If you take credit cards it is not an issue of being PCI compliant but how you verify you are compliant. There are 4 levels based on number of transaction, dollars, how you take the cards and services provided (ie. processors like First Data or Depending on your situation you will need to complete one of the 4 questionnaires. Again depending on your situation, these questionnaires can be self-assessments or would need to be completed by an outside "approved" vendor.

Marisa Breall
Title: Customer Success Manager
Company: GitHub
(Customer Success Manager , GitHub ) |

Disclaimer: I work for Recurly, a PCI compliant recurring payment solution. Any merchant or service merchant provider accepting, transmitting, and/or storing cardholder data must be PCI compliant. Your merchant bank account requires your business to be PCI Compliant as well.

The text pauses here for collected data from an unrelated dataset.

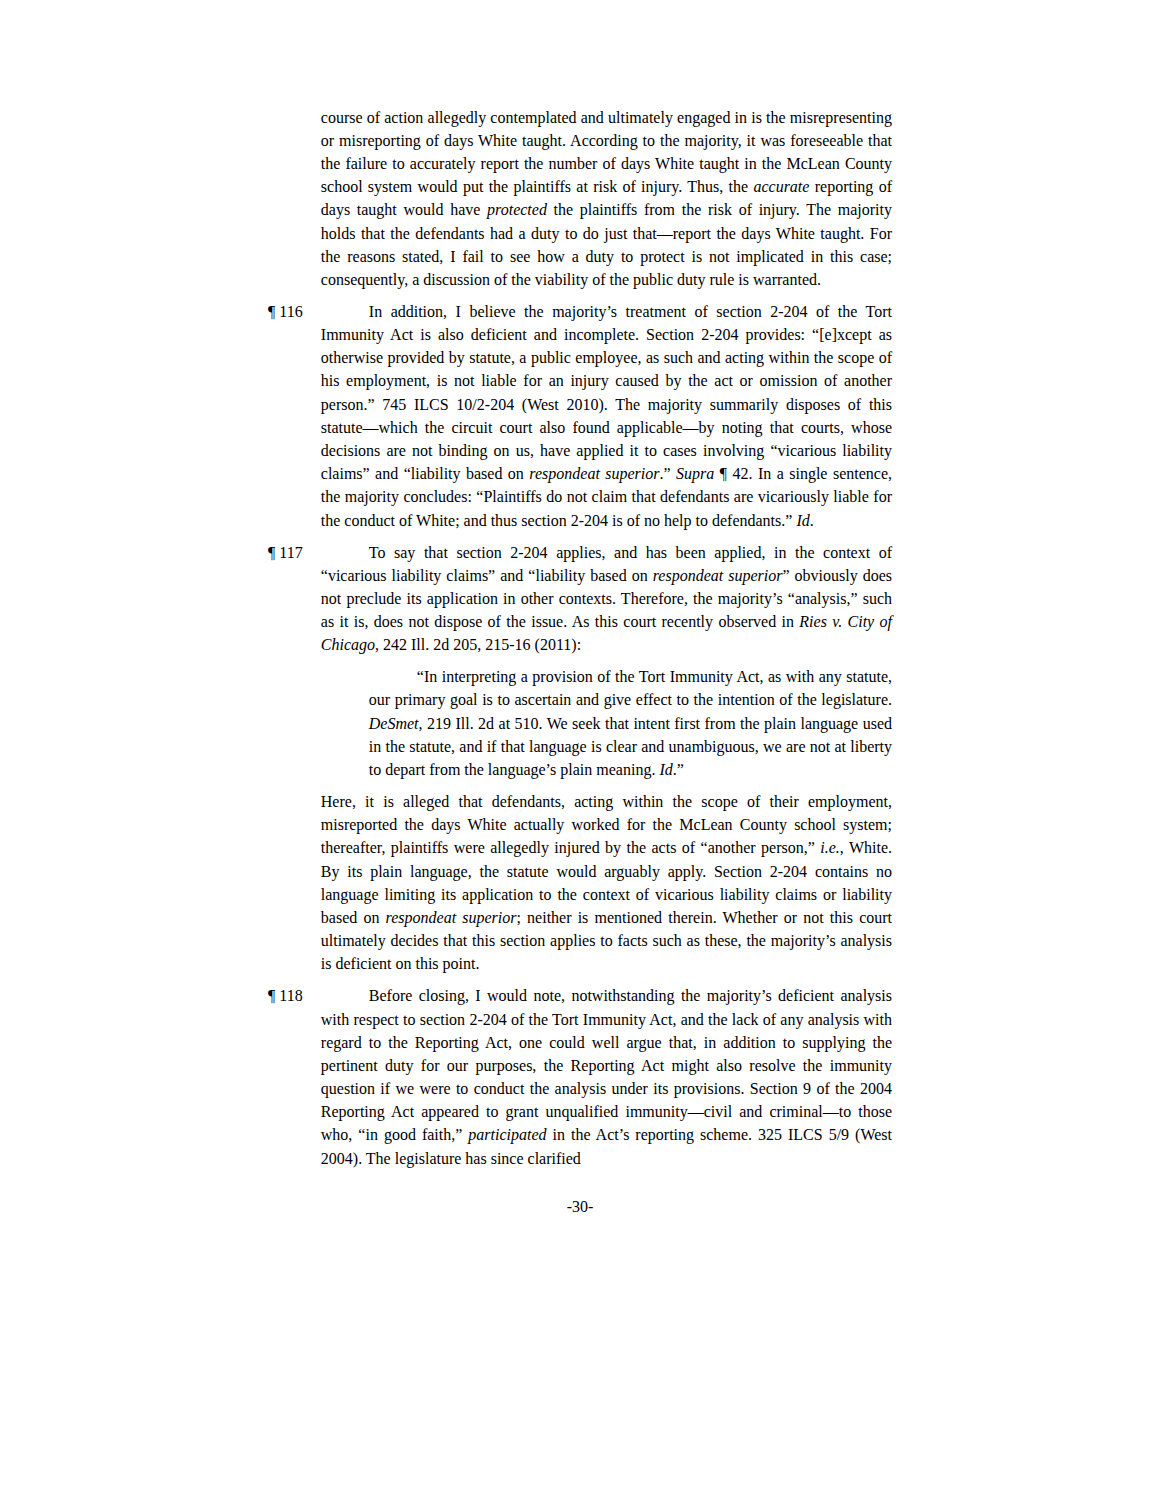course of action allegedly contemplated and ultimately engaged in is the misrepresenting or misreporting of days White taught. According to the majority, it was foreseeable that the failure to accurately report the number of days White taught in the McLean County school system would put the plaintiffs at risk of injury. Thus, the accurate reporting of days taught would have protected the plaintiffs from the risk of injury. The majority holds that the defendants had a duty to do just that—report the days White taught. For the reasons stated, I fail to see how a duty to protect is not implicated in this case; consequently, a discussion of the viability of the public duty rule is warranted.
¶ 116 In addition, I believe the majority’s treatment of section 2-204 of the Tort Immunity Act is also deficient and incomplete. Section 2-204 provides: “[e]xcept as otherwise provided by statute, a public employee, as such and acting within the scope of his employment, is not liable for an injury caused by the act or omission of another person.” 745 ILCS 10/2-204 (West 2010). The majority summarily disposes of this statute—which the circuit court also found applicable—by noting that courts, whose decisions are not binding on us, have applied it to cases involving “vicarious liability claims” and “liability based on respondeat superior.” Supra ¶ 42. In a single sentence, the majority concludes: “Plaintiffs do not claim that defendants are vicariously liable for the conduct of White; and thus section 2-204 is of no help to defendants.” Id.
¶ 117 To say that section 2-204 applies, and has been applied, in the context of “vicarious liability claims” and “liability based on respondeat superior” obviously does not preclude its application in other contexts. Therefore, the majority’s “analysis,” such as it is, does not dispose of the issue. As this court recently observed in Ries v. City of Chicago, 242 Ill. 2d 205, 215-16 (2011):
“In interpreting a provision of the Tort Immunity Act, as with any statute, our primary goal is to ascertain and give effect to the intention of the legislature. DeSmet, 219 Ill. 2d at 510. We seek that intent first from the plain language used in the statute, and if that language is clear and unambiguous, we are not at liberty to depart from the language’s plain meaning. Id.”
Here, it is alleged that defendants, acting within the scope of their employment, misreported the days White actually worked for the McLean County school system; thereafter, plaintiffs were allegedly injured by the acts of “another person,” i.e., White. By its plain language, the statute would arguably apply. Section 2-204 contains no language limiting its application to the context of vicarious liability claims or liability based on respondeat superior; neither is mentioned therein. Whether or not this court ultimately decides that this section applies to facts such as these, the majority’s analysis is deficient on this point.
¶ 118 Before closing, I would note, notwithstanding the majority’s deficient analysis with respect to section 2-204 of the Tort Immunity Act, and the lack of any analysis with regard to the Reporting Act, one could well argue that, in addition to supplying the pertinent duty for our purposes, the Reporting Act might also resolve the immunity question if we were to conduct the analysis under its provisions. Section 9 of the 2004 Reporting Act appeared to grant unqualified immunity—civil and criminal—to those who, “in good faith,” participated in the Act’s reporting scheme. 325 ILCS 5/9 (West 2004). The legislature has since clarified
-30-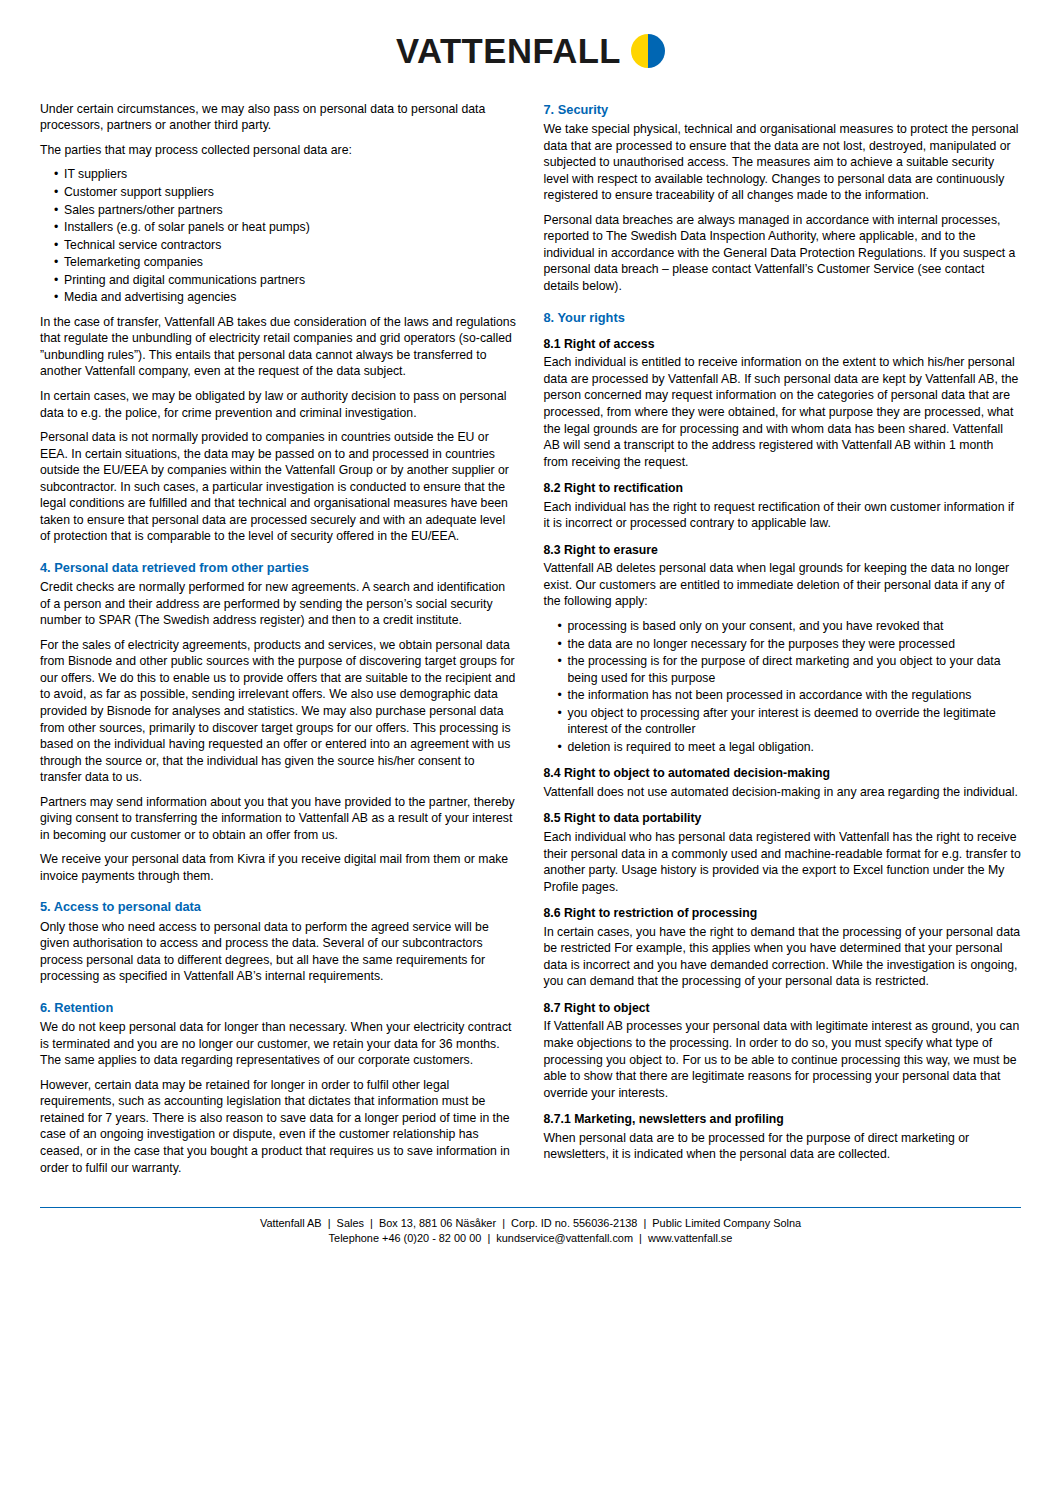VATTENFALL
Under certain circumstances, we may also pass on personal data to personal data processors, partners or another third party.
The parties that may process collected personal data are:
IT suppliers
Customer support suppliers
Sales partners/other partners
Installers (e.g. of solar panels or heat pumps)
Technical service contractors
Telemarketing companies
Printing and digital communications partners
Media and advertising agencies
In the case of transfer, Vattenfall AB takes due consideration of the laws and regulations that regulate the unbundling of electricity retail companies and grid operators (so-called ”unbundling rules”). This entails that personal data cannot always be transferred to another Vattenfall company, even at the request of the data subject.
In certain cases, we may be obligated by law or authority decision to pass on personal data to e.g. the police, for crime prevention and criminal investigation.
Personal data is not normally provided to companies in countries outside the EU or EEA. In certain situations, the data may be passed on to and processed in countries outside the EU/EEA by companies within the Vattenfall Group or by another supplier or subcontractor. In such cases, a particular investigation is conducted to ensure that the legal conditions are fulfilled and that technical and organisational measures have been taken to ensure that personal data are processed securely and with an adequate level of protection that is comparable to the level of security offered in the EU/EEA.
4. Personal data retrieved from other parties
Credit checks are normally performed for new agreements. A search and identification of a person and their address are performed by sending the person’s social security number to SPAR (The Swedish address register) and then to a credit institute.
For the sales of electricity agreements, products and services, we obtain personal data from Bisnode and other public sources with the purpose of discovering target groups for our offers. We do this to enable us to provide offers that are suitable to the recipient and to avoid, as far as possible, sending irrelevant offers. We also use demographic data provided by Bisnode for analyses and statistics. We may also purchase personal data from other sources, primarily to discover target groups for our offers. This processing is based on the individual having requested an offer or entered into an agreement with us through the source or, that the individual has given the source his/her consent to transfer data to us.
Partners may send information about you that you have provided to the partner, thereby giving consent to transferring the information to Vattenfall AB as a result of your interest in becoming our customer or to obtain an offer from us.
We receive your personal data from Kivra if you receive digital mail from them or make invoice payments through them.
5. Access to personal data
Only those who need access to personal data to perform the agreed service will be given authorisation to access and process the data. Several of our subcontractors process personal data to different degrees, but all have the same requirements for processing as specified in Vattenfall AB’s internal requirements.
6. Retention
We do not keep personal data for longer than necessary. When your electricity contract is terminated and you are no longer our customer, we retain your data for 36 months. The same applies to data regarding representatives of our corporate customers.
However, certain data may be retained for longer in order to fulfil other legal requirements, such as accounting legislation that dictates that information must be retained for 7 years. There is also reason to save data for a longer period of time in the case of an ongoing investigation or dispute, even if the customer relationship has ceased, or in the case that you bought a product that requires us to save information in order to fulfil our warranty.
7. Security
We take special physical, technical and organisational measures to protect the personal data that are processed to ensure that the data are not lost, destroyed, manipulated or subjected to unauthorised access. The measures aim to achieve a suitable security level with respect to available technology. Changes to personal data are continuously registered to ensure traceability of all changes made to the information.
Personal data breaches are always managed in accordance with internal processes, reported to The Swedish Data Inspection Authority, where applicable, and to the individual in accordance with the General Data Protection Regulations. If you suspect a personal data breach – please contact Vattenfall’s Customer Service (see contact details below).
8. Your rights
8.1 Right of access
Each individual is entitled to receive information on the extent to which his/her personal data are processed by Vattenfall AB. If such personal data are kept by Vattenfall AB, the person concerned may request information on the categories of personal data that are processed, from where they were obtained, for what purpose they are processed, what the legal grounds are for processing and with whom data has been shared. Vattenfall AB will send a transcript to the address registered with Vattenfall AB within 1 month from receiving the request.
8.2 Right to rectification
Each individual has the right to request rectification of their own customer information if it is incorrect or processed contrary to applicable law.
8.3 Right to erasure
Vattenfall AB deletes personal data when legal grounds for keeping the data no longer exist. Our customers are entitled to immediate deletion of their personal data if any of the following apply:
processing is based only on your consent, and you have revoked that
the data are no longer necessary for the purposes they were processed
the processing is for the purpose of direct marketing and you object to your data being used for this purpose
the information has not been processed in accordance with the regulations
you object to processing after your interest is deemed to override the legitimate interest of the controller
deletion is required to meet a legal obligation.
8.4 Right to object to automated decision-making
Vattenfall does not use automated decision-making in any area regarding the individual.
8.5 Right to data portability
Each individual who has personal data registered with Vattenfall has the right to receive their personal data in a commonly used and machine-readable format for e.g. transfer to another party. Usage history is provided via the export to Excel function under the My Profile pages.
8.6 Right to restriction of processing
In certain cases, you have the right to demand that the processing of your personal data be restricted For example, this applies when you have determined that your personal data is incorrect and you have demanded correction. While the investigation is ongoing, you can demand that the processing of your personal data is restricted.
8.7 Right to object
If Vattenfall AB processes your personal data with legitimate interest as ground, you can make objections to the processing. In order to do so, you must specify what type of processing you object to. For us to be able to continue processing this way, we must be able to show that there are legitimate reasons for processing your personal data that override your interests.
8.7.1 Marketing, newsletters and profiling
When personal data are to be processed for the purpose of direct marketing or newsletters, it is indicated when the personal data are collected.
Vattenfall AB | Sales | Box 13, 881 06 Näsåker | Corp. ID no. 556036-2138 | Public Limited Company Solna
Telephone +46 (0)20 - 82 00 00 | kundservice@vattenfall.com | www.vattenfall.se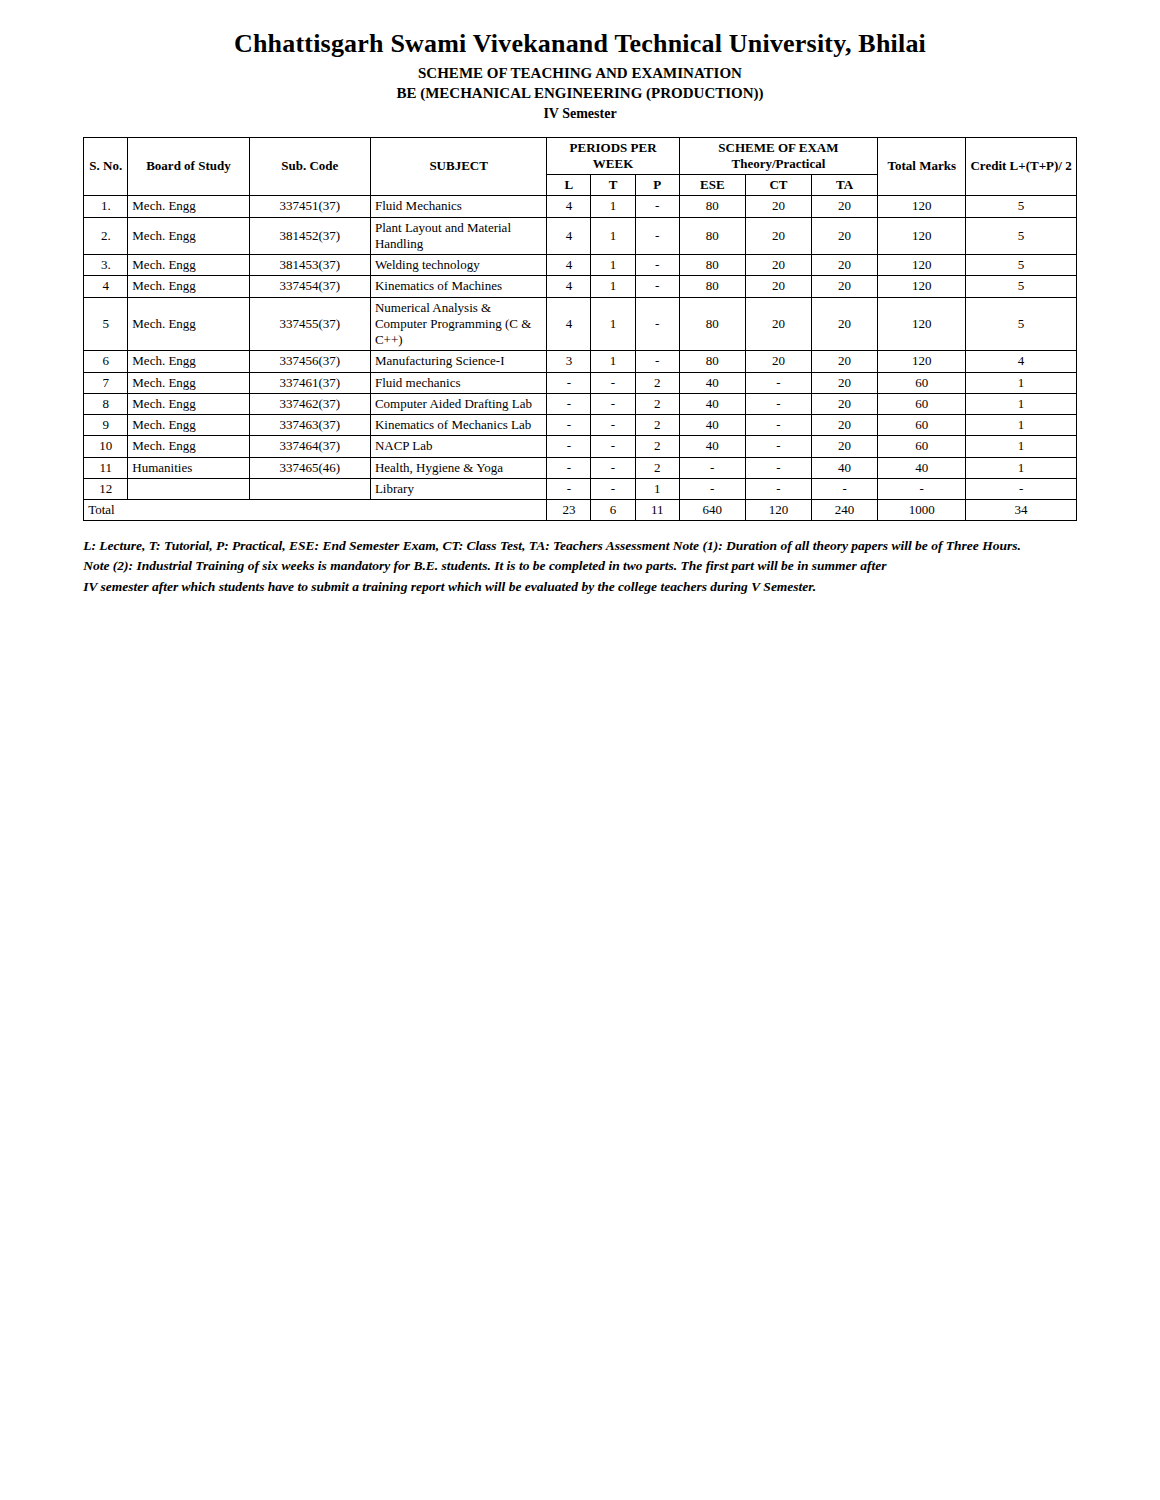Chhattisgarh Swami Vivekanand Technical University, Bhilai
SCHEME OF TEACHING AND EXAMINATION
BE (MECHANICAL ENGINEERING (PRODUCTION))
IV Semester
| S. No. | Board of Study | Sub. Code | SUBJECT | PERIODS PER WEEK | SCHEME OF EXAM Theory/Practical | Total Marks | Credit L+(T+P)/ 2 |
| --- | --- | --- | --- | --- | --- | --- | --- |
| L | T | P | ESE | CT | TA |
| 1. | Mech. Engg | 337451(37) | Fluid Mechanics | 4 | 1 | - | 80 | 20 | 20 | 120 | 5 |
| 2. | Mech. Engg | 381452(37) | Plant Layout and Material Handling | 4 | 1 | - | 80 | 20 | 20 | 120 | 5 |
| 3. | Mech. Engg | 381453(37) | Welding technology | 4 | 1 | - | 80 | 20 | 20 | 120 | 5 |
| 4 | Mech. Engg | 337454(37) | Kinematics of Machines | 4 | 1 | - | 80 | 20 | 20 | 120 | 5 |
| 5 | Mech. Engg | 337455(37) | Numerical Analysis & Computer Programming (C & C++) | 4 | 1 | - | 80 | 20 | 20 | 120 | 5 |
| 6 | Mech. Engg | 337456(37) | Manufacturing Science-I | 3 | 1 | - | 80 | 20 | 20 | 120 | 4 |
| 7 | Mech. Engg | 337461(37) | Fluid mechanics | - | - | 2 | 40 | - | 20 | 60 | 1 |
| 8 | Mech. Engg | 337462(37) | Computer Aided Drafting Lab | - | - | 2 | 40 | - | 20 | 60 | 1 |
| 9 | Mech. Engg | 337463(37) | Kinematics of Mechanics Lab | - | - | 2 | 40 | - | 20 | 60 | 1 |
| 10 | Mech. Engg | 337464(37) | NACP Lab | - | - | 2 | 40 | - | 20 | 60 | 1 |
| 11 | Humanities | 337465(46) | Health, Hygiene & Yoga | - | - | 2 | - | - | 40 | 40 | 1 |
| 12 | | | Library | - | - | 1 | - | - | - | - | - |
| Total | 23 | 6 | 11 | 640 | 120 | 240 | 1000 | 34 |
L: Lecture, T: Tutorial, P: Practical, ESE: End Semester Exam, CT: Class Test, TA: Teachers Assessment Note (1): Duration of all theory papers will be of Three Hours.
Note (2): Industrial Training of six weeks is mandatory for B.E. students. It is to be completed in two parts. The first part will be in summer after
IV semester after which students have to submit a training report which will be evaluated by the college teachers during V Semester.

PayPal's PCI compliance can help you reach that standard -- here is some information I found to that extent:

Topic Expert
Wayne Spivak
Title: President & CFO
LinkedIn Profile
(President & CFO, |

This is a good topic and I'm sure the "rules" for PCI compliancy will change as they figure out what is a prime hack-able system and what is not.

Just to keep it straight, if you read or swipe a magnetic tape on a credit card, that info will reside at a minimum in your RAM and might possibly be written to your cache section on your hard drive.

Thus, even though you never see the full number, your device might still keep an image of that info for a period of time in excess of the time it takes you to complete the transaction.